Теперь она испугалась. Она попыталась улыбнуться.
— Ты же понимаешь, что я пошутила.
Ей без большого труда удалось убедить его, что она сказала это, только чтобы наказать его, так как он стал невыносим. Он успокоился. Тогда она начала уверять, что падает от усталости, что хочет спать. Он решился наконец уйти. Уже в дверях он обернулся и сказал:
— Фелиси, во избежание несчастья советую тебе не встречаться больше с Линьи.
Она крикнула ему в приоткрытую дверь:
— Постучи в окно швейцарской, чтобы тебя выпустили.
В зрительном зале было темно, длинные полотнища покрывали ложи и балкон. Огромный чехол, натянутый на партер, был скатан по краям и на свободных креслах виднелись в темноте бледные тени — актеры, машинисты сцены, костюмеры, друзья директора, матери и любовники актрис. То здесь, то там в черных провалах бенуара поблескивали глаза.
Репетировали в пятьдесят шестой раз «Ночь на 23 октября 1812 г.», нашумевшую драму двадцатилетней давности, которая еще не шла на сцене «Одеона». Актеры сыгрались, и на следующий день была назначена последняя специальная репетиция, та, которую в театрах не столь строгих, как «Одеон», называют «прогоном».
Нантейль не была занята в пьесе.
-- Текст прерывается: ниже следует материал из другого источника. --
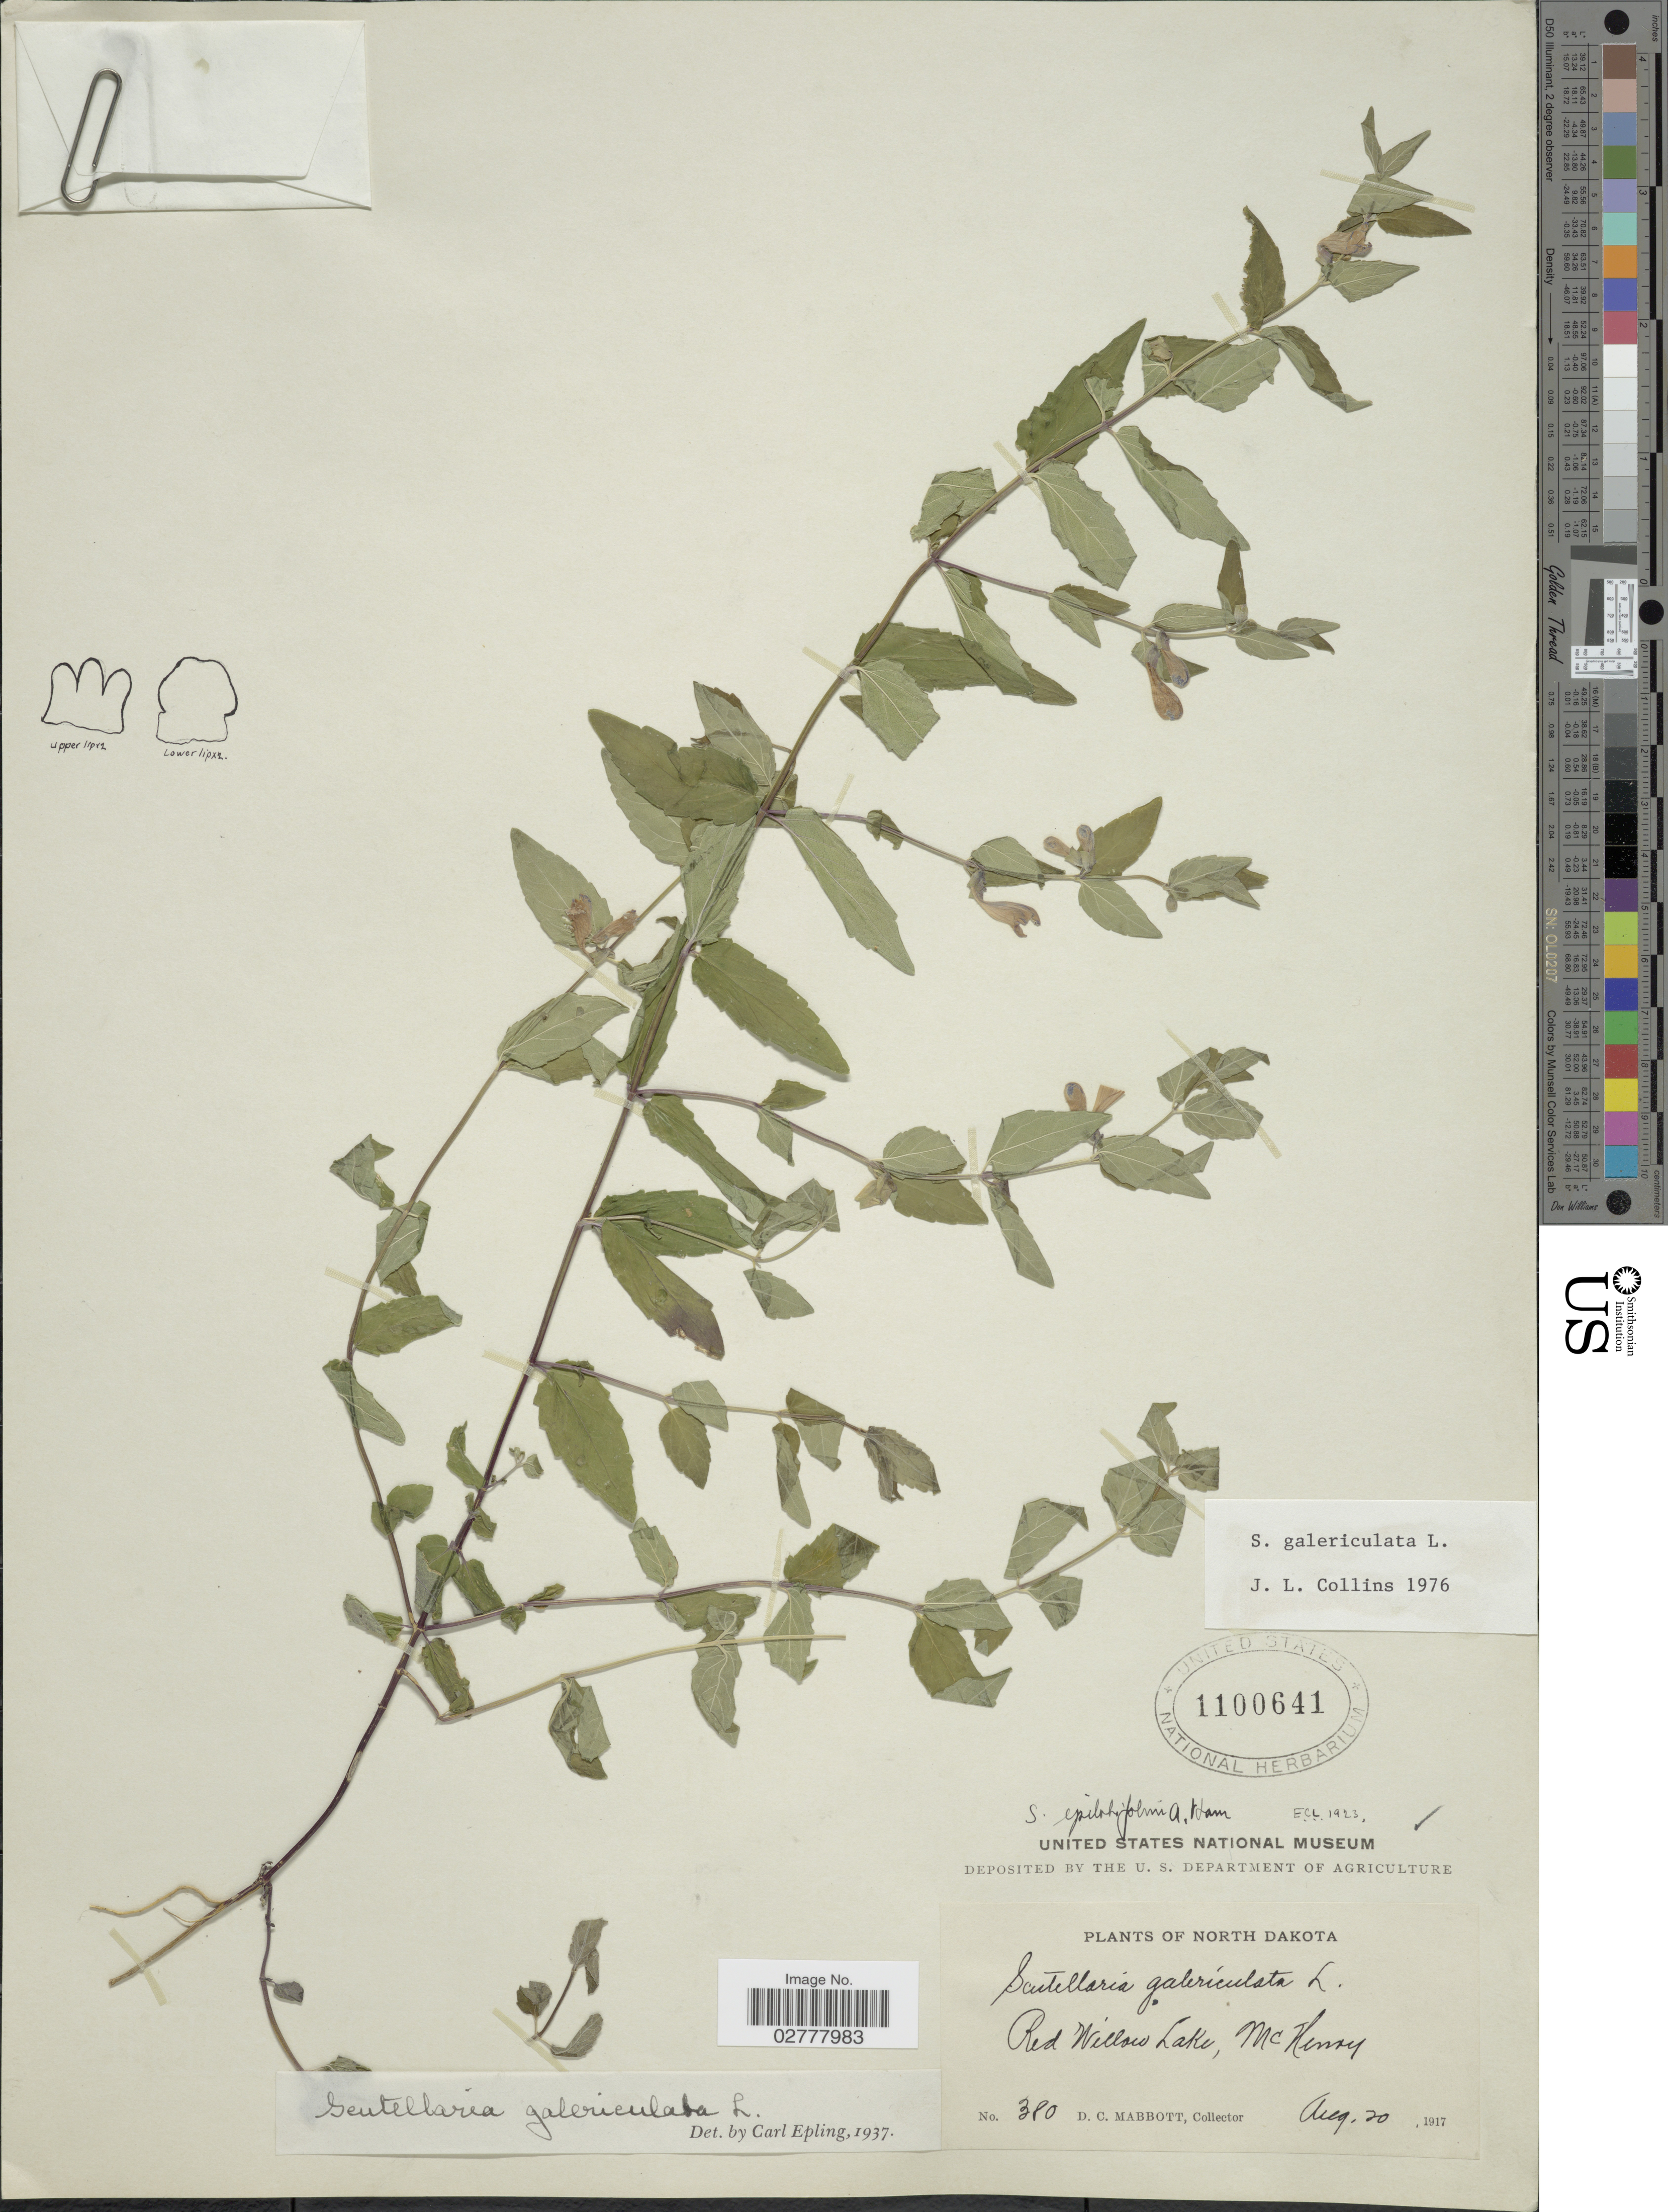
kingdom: Plantae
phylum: Tracheophyta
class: Magnoliopsida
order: Lamiales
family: Lamiaceae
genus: Scutellaria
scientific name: Scutellaria galericulata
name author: L.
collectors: D. Mabbott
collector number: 380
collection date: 1917-08-20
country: United States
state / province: North Dakota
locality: Red Willow Lake, McHenry.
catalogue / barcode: US 1100641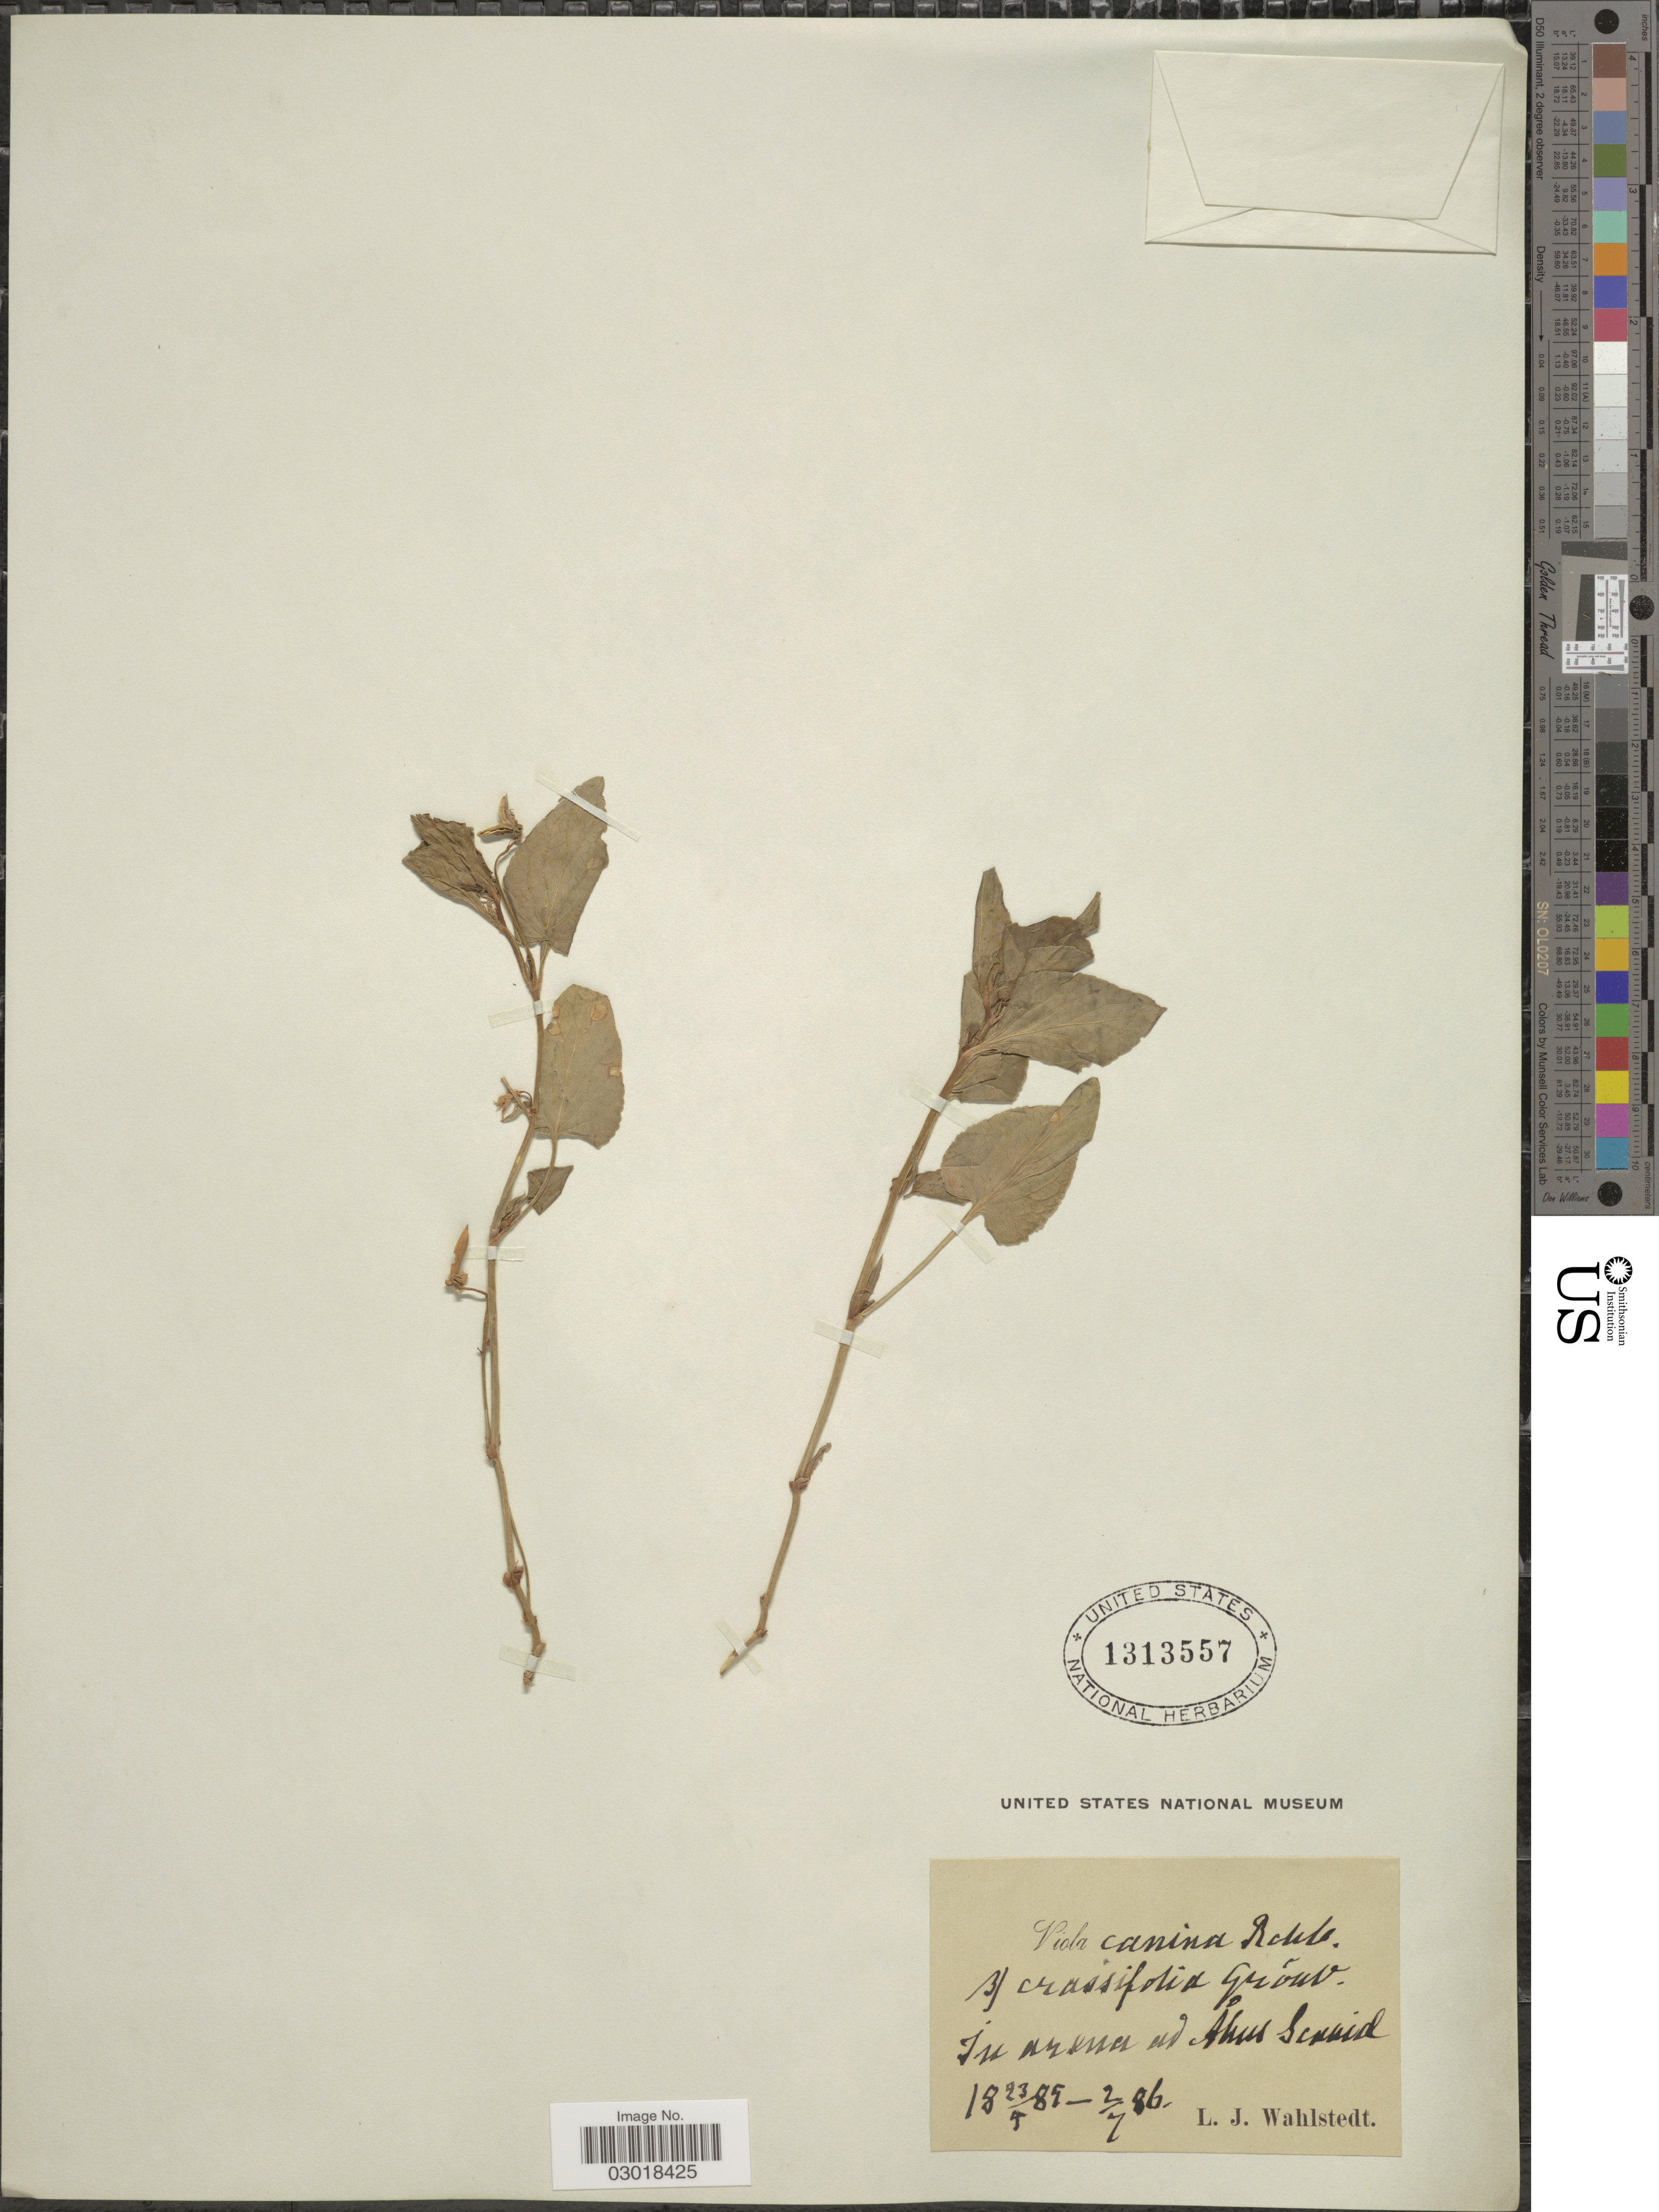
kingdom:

Но у нее нашлись дела в театре, и, так как ей сказали, что Мари-Клэр из рук вон плоха в роли генеральши Мале, она пришла посмотреть на нее и теперь сидела в глубине ложи бенуара.
Шла центральная сцена второго акта. Декорация изображала мансарду дома умалишенных, где держали генерала-заговорщика в 1812 г. На сцену вышел Дюрвиль, игравший роль генерала Мале[12]. Он репетировал в костюме: в длинном синем сюртуке, с высоким, закрывавшим уши воротником, в лосинах. Он даже сделал себе грим под воинственного генерала Империи, с гладко выбритым подбородком и маленькими бачками впоследствии унаследованными от героев Аустерлица их сыновьями, представителями июльской буржуазии[13]. Дюрвиль опустил голову на правую руку, локоть которой подпер левой ладонью, и стоял в гордом сознании неотразимости своего бархатного голоса и ног, обтянутых лосинами.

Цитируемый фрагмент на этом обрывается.